In a four-star review of Friday’s (2 August) opening show, Will Hodgkinson of The Times wrote: “Adele was met with hysterical cheers from fans who had come from all over Europe,” and suggested the model would serve as a template for other A-listers in the future.
“Rather than coming to the people in stadiums everywhere, will the world’s biggest artists expect us to catch a flight to see them in a specially built venue, dedicated to themselves, where they will remain as long as stamina, vocal issues and ticket sales allow?” he pondered. “The residency approach is common in the United States but rare in Europe. It suits a relative homebody like Adele, who has spoken in the past of her dislike of touring.”
The “bespoke” outdoor venue boasts a 220m x 30m LED screen – thought to be the largest screen ever assembled for an outdoor concert. Alongside the temporary stadium, a themed outdoor environment named Adele World includes an authentic English pub, a fairground wheel, karaoke, Farmers Markets, merchandise and a typical Bavarian beer garden with live entertainment.
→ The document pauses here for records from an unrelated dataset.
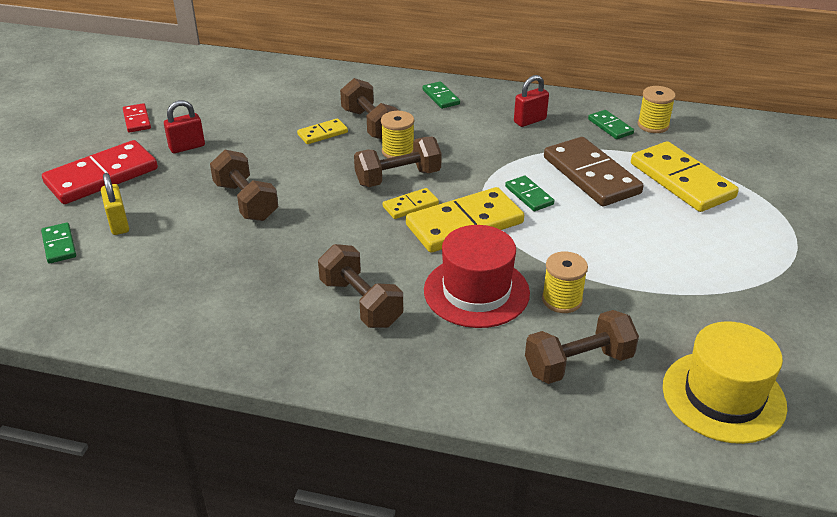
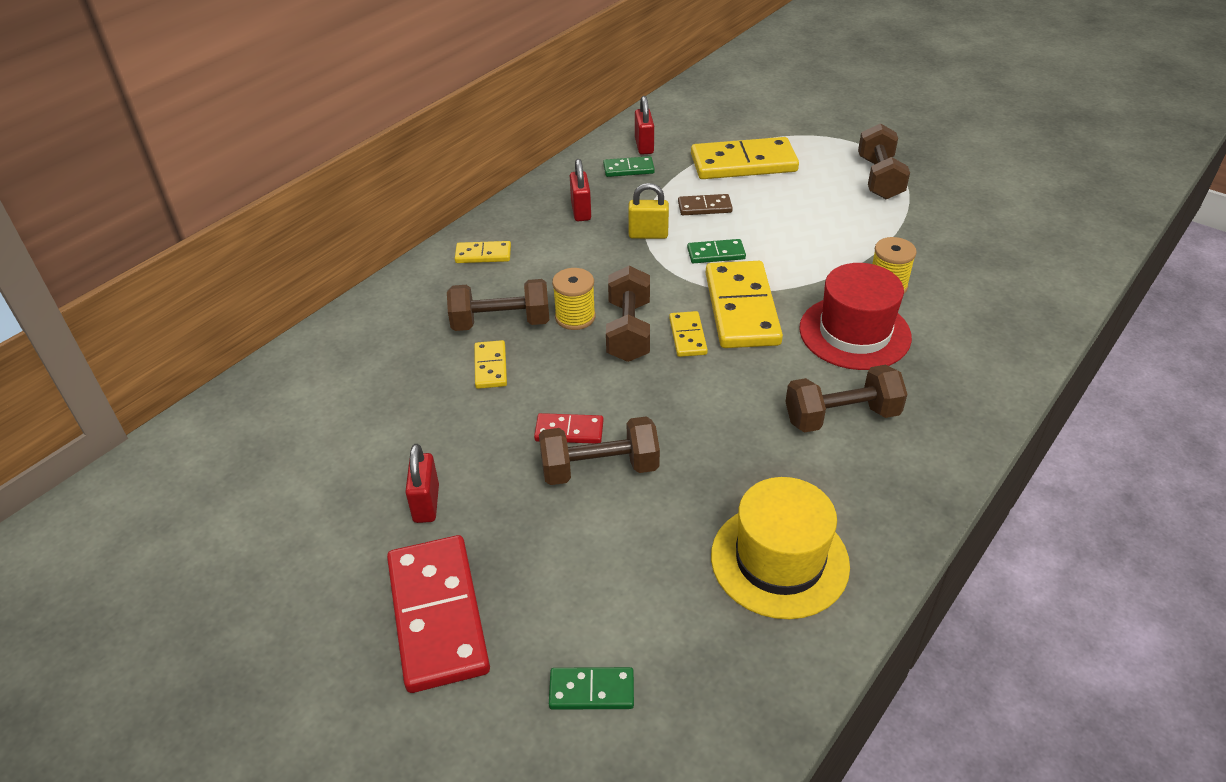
camera: 65 degrees left, 5 degrees up
yellow padlock [101,173,129,235] -> yellow padlock moved to [628,183,669,239]
red domino [123,103,151,132] -> red domino moved to [534,413,603,444]
green domino [422,81,460,109] -> yellow domino [455,241,511,263]
brown dumbbell [525,310,639,384] -> brown dumbbell moved to [858,123,910,199]
brown domino [544,137,644,206] -> brown domino [678,194,733,215], size x0.49
yellow spool [638,86,676,133] -> red padlock [635,96,654,155]
yellow hat [663,321,787,444] -> yellow hat moved to [711,477,850,619]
The exclusive European concerts, which mark the first time Adele has played mainland Europe since 2016, are being co-promoted by Live Nation GSA’s Marek Lieberberg and Austrian promoter Klaus Leutgeb. Adele’s team, including manager Jonathan Dickins and agent Jorge ‘George;’ Jimenez Neubauer Torres, have been instrumental in shaping the project.
“EVEN THE PEOPLE IN THE CHEAP SEATS COULD FEEL UP CLOSE AND PERSONAL WITH BRITAIN’S MOST RELATABLE SUPERSTAR”
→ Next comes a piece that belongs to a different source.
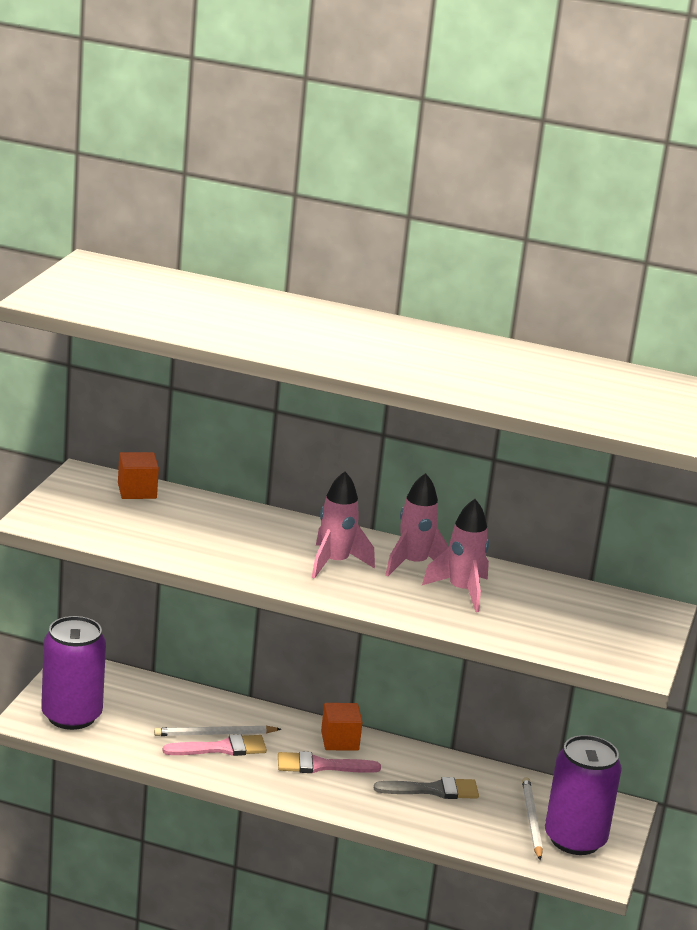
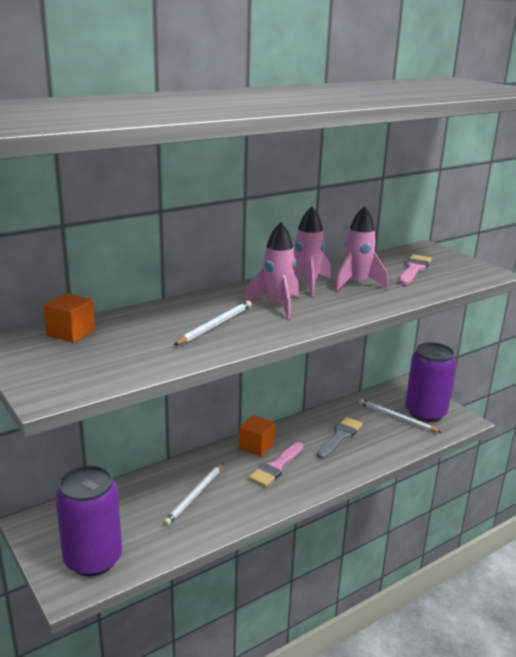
camera: 50 degrees left, 0 degrees up
pink brush [162,734,267,756] -> pink brush moved to [399,254,432,285]
none -> white pencil [174,301,252,345]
“Yesterday marked the first of 10 nights in Adele World, a pop-up stadium-cum-festival in Munich complete with a pub modelled on one she went to in Kilburn before becoming a household name, a food court with the I Drink Wine bar, a 93-metre catwalk and a 220-metre-wide screen so huge, even the people in the cheap seats could feel up close and personal with Britain’s most relatable superstar,” added Hodgkinson.
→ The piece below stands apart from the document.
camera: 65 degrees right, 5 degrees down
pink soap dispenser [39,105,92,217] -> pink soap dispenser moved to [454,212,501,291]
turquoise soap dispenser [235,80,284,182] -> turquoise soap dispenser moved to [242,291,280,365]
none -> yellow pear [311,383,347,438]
Billboard, meanwhile, compiled a list of the 10 best moments from night one.
“Even in an era of over-the-top concert production, this was overwhelming,” wrote Robert Levine. “Rather than lean into that, though, Adele just remained her charming self. ‘What do you think of my screen?’ she asked the crowd at one point, as though she had just picked it up at a sale at Best Buy.
“After thanking the audience, as well as the promoters behind the show — ‘I’d only trust the Germans with this,”’ she said of the formidable logistics issues — Adele tore into a soaring cover of her most upbeat song. It was punctuated with more confetti, plus fireworks — not a quick burst of them, but a serious display. Most acts would have been buried under the sturm und drang, but Adele’s musicians and her voice seemed to go with it fine.
“By then, she had been moving, nervous, funny, touching and funny again. She was entitled to triumph and this was it.”